22/11/2024
«La Fille de Marseille» de Maria Attanasio : viva Rosalia, par Frédérique Roussel
Maria Attanasio remet en scène une héroïne garibaldienne reniée par son mari arrivé au pouvoir et effacée de l’histoire italienne.
Un jour de désœuvrement de 2010, Maria Attanasio découvre une information datant de 2007. Un article d’une revue en ligne relatait la cérémonie de la pose d’une plaque sur le mur d’un palais florentin pour le bicentenaire de la naissance de Garibaldi. La plaque était dédiée à la garibaldienne de Calatafimi, « Rose Montmasson, débarquée avec les Mille à Marsala ». « Une information inouïe » pour l’écrivaine et poète sicilienne. Si elle savait que des femmes avaient participé au Risorgimento (l’unité italienne) et rejoint l’équipée après son débarquement à Marsala, elle ignorait que l’une d’entre elles avait participé à l’expédition des Mille elle-même. En mai 1860, ce corps composé d’un peu plus de mille volontaires et mené par Garibaldi avait débarqué en Sicile pour détrôner les Bourbons.
Repousser un scandale de bigamie
Quid de cette Rose, ou plutôt Rosalia comme Maria Attanasio le découvrira plus tard ? D’elle, il n’y avait aucune trace dans les livres d’histoire, « un inexplicable silence sur l’héroïne des Mille, comme elle fut appelée par ses contemporains ». De quoi donner envie de retracer sa vie dans un roman, en collectant les rares éléments sur elle et « de schématiques détails existentiels », mais suffisants pour dérouler un fil chronologique épique. Le parcours de Rosalia Montmasson (1823-1904) contient de nombreux ingrédients irrésistibles pour une bonne histoire : une passion amoureuse mêlée d’un idéal politique, une vision commune de la lutte qui diverge au fil du temps, la trahison de l’homme arrivé au sommet du gouvernement et qui en vient à renier la République et son mariage pour repousser un scandale de bigamie.
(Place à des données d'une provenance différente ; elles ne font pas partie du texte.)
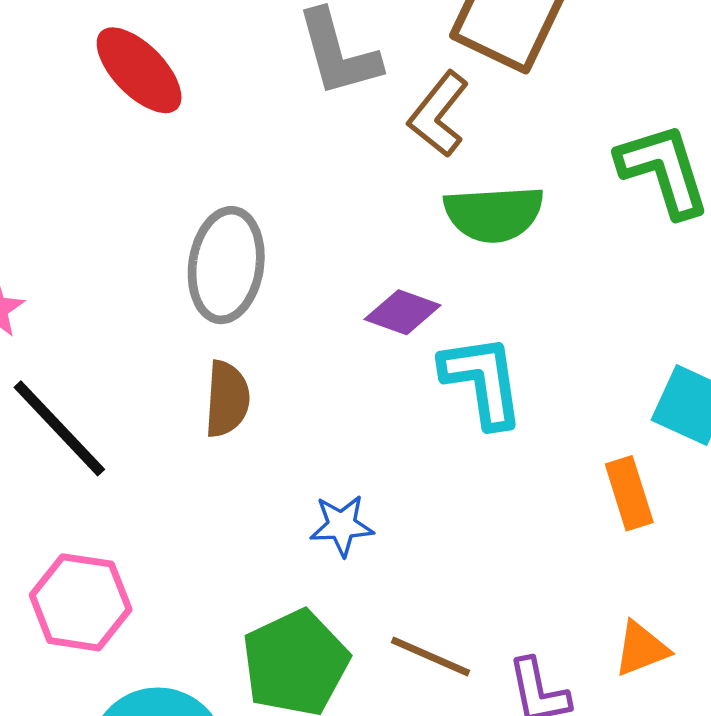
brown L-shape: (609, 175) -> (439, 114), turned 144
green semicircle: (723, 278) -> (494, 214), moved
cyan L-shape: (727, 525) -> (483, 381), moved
La Fille de Marseille démarre par la rencontre entre ces deux-là, Rosalia et Francesco Crespi, entrevus à Marseille (d’où le titre) puis qui se tombent dans les bras à Turin. Figure majeure de la brève prise de Palerme de 1848 réprimée par Ferdinand II, il est en fuite. Elle, de milieu modeste, ne demande qu’à se dévouer pour une cause. Le couple accueille les Siciliens du comité révolutionnaire en exil, avant que l’arrestation de Francesco ne les amène à Malte pour un an et demi d’exil où ils se marient avec la bénédiction d’un prêtre « vagabond et insomniaque ». Contre Francesco qui pense qu’une femme ne doit pas faire partie des Mille, elle va demander l’autorisation au général lui-même. « Peut-être la femme revendiqua-t-elle son passé de conspiratrice […]. Ou bien, lui répéta-t-elle avec force, que la liberté n’était pas privilège d’homme mais audace du cœur qui dit non à l’aveugle servitude de l’obéissance. Et que les femmes étaient prêtes pour le grand moment. » L’exercice du pouvoir par Francesco Crespi aura un goût amer. Rosalia Montmasson ne reniera rien, jusqu’à réclamer d’être enterrée avec la chemise rouge de garibaldienne.